2) Dívida e déficits americanos: Os EUA têm um nível de dívida elevado (82% do PIB) e seguem com déficits em conta corrente entre 3-4% do PIB. Ou seja, os EUA precisam que o mundo siga comprando seus títulos de dívida e seus ativos, para seguir dando suporte ao dólar.
3) Diversificação de reservas: Bancos centrais vêm aumentando bastante as compras de ouro no mercado. Segundo uma matéria recente no FT, essas compras de ouro por BCs globais já estão no maior nível desde 1967. Isso mostra que outros países já estão buscando alternativas de reserva de valor que não sejam o dólar. O ouro cumpre esse papel há centenas de anos, inclusive servindo de colateral à emissão de moeda até 1971, quando os EUA abandonaram o “padrão ouro” da sua moeda.
Como vimos, existem várias razões para estarmos mais cautelosos com o dólar americano em relação a outras moedas e sua hegemonia como a moeda de reserva no mundo. Porém, não podemos chegar a uma conclusão de que a hegemonia do dólar está próxima do fim tão rápido.
Apesar das alternativas existirem — como as moedas de outros países, os metais preciosos e as criptomoedas —, elas ainda não têm o mesmo peso que o dólar para o comércio global, transações financeiras e reservas de governos e bancos centrais.
Mudanças como essa levam uma geração para acontecer, e estão bastante ligadas à hegemonia desses países na economia mundial.
Implicações para você, investidor
Será, então, que os investidores brasileiros não têm que ter reservas em dólar? Não, não é isso que queremos dizer.
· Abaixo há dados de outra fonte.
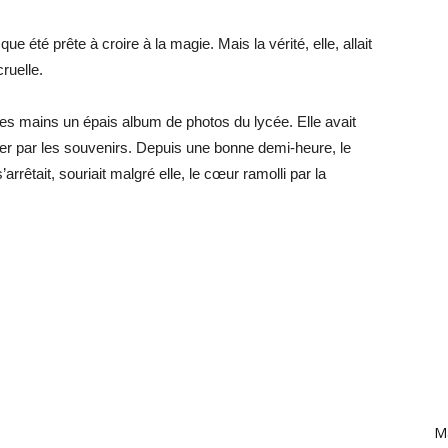
que été prête à croire à la magie. Mais la vérité, elle, allait
ruelle.
 ses mains un épais album de photos du lycée. Elle avait
er par les souvenirs. Depuis une bonne demi-heure, le
s’arrêtait, souriait malgré elle, le cœur ramolli par la
Ma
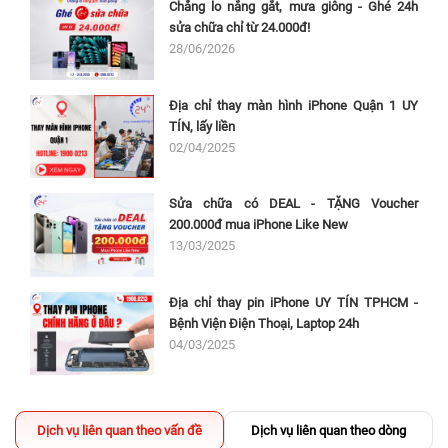
Chẳng lo nắng gắt, mưa giông - Ghé 24h
sửa chữa chỉ từ 24.000đ!
28/06/2026
Địa chỉ thay màn hình iPhone Quận 1 UY
TÍN, lấy liền
02/04/2025
Sửa chữa có DEAL - TẶNG Voucher
200.000đ mua iPhone Like New
13/03/2025
Địa chỉ thay pin iPhone UY TÍN TPHCM -
Bệnh Viện Điện Thoại, Laptop 24h
04/03/2025
Dịch vụ liên quan theo vấn đề
Dịch vụ liên quan theo dòng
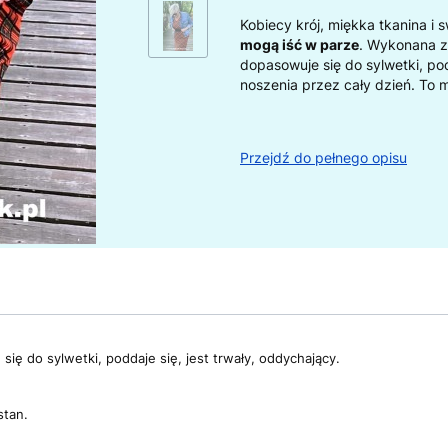
Kobiecy krój, miękka tkanina i
mogą iść w parze
. Wykonana z 
dopasowuje się do sylwetki, pod
noszenia przez cały dzień. To m
Przejdź do pełnego opisu
się do sylwetki, poddaje się, jest trwały, oddychający.
stan.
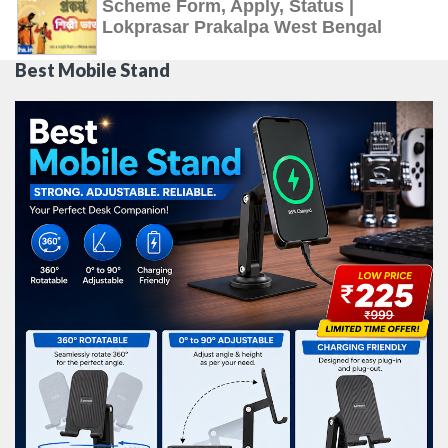
Scheme Form, Apply, Status |
Lokprasar Prakalpa West Bengal
Best Mobile Stand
A diversificação de moedas e de ativos globais em uma carteira de investimento é essencial para geração de retornos e proteção do patrimônio no longo prazo. Apesar dos riscos em relação ao dólar americano que discutimos nesse artigo, o Brasil segue sendo um país emergente, e com uma volatilidade histórica muito superior aos EUA e outros mercados desenvolvidos. Dessa forma, diversificar os investimentos em outras moedas, como o dólar, euro e outras moedas, segue sendo essencial para atingir uma relação de risco x retorno adequada.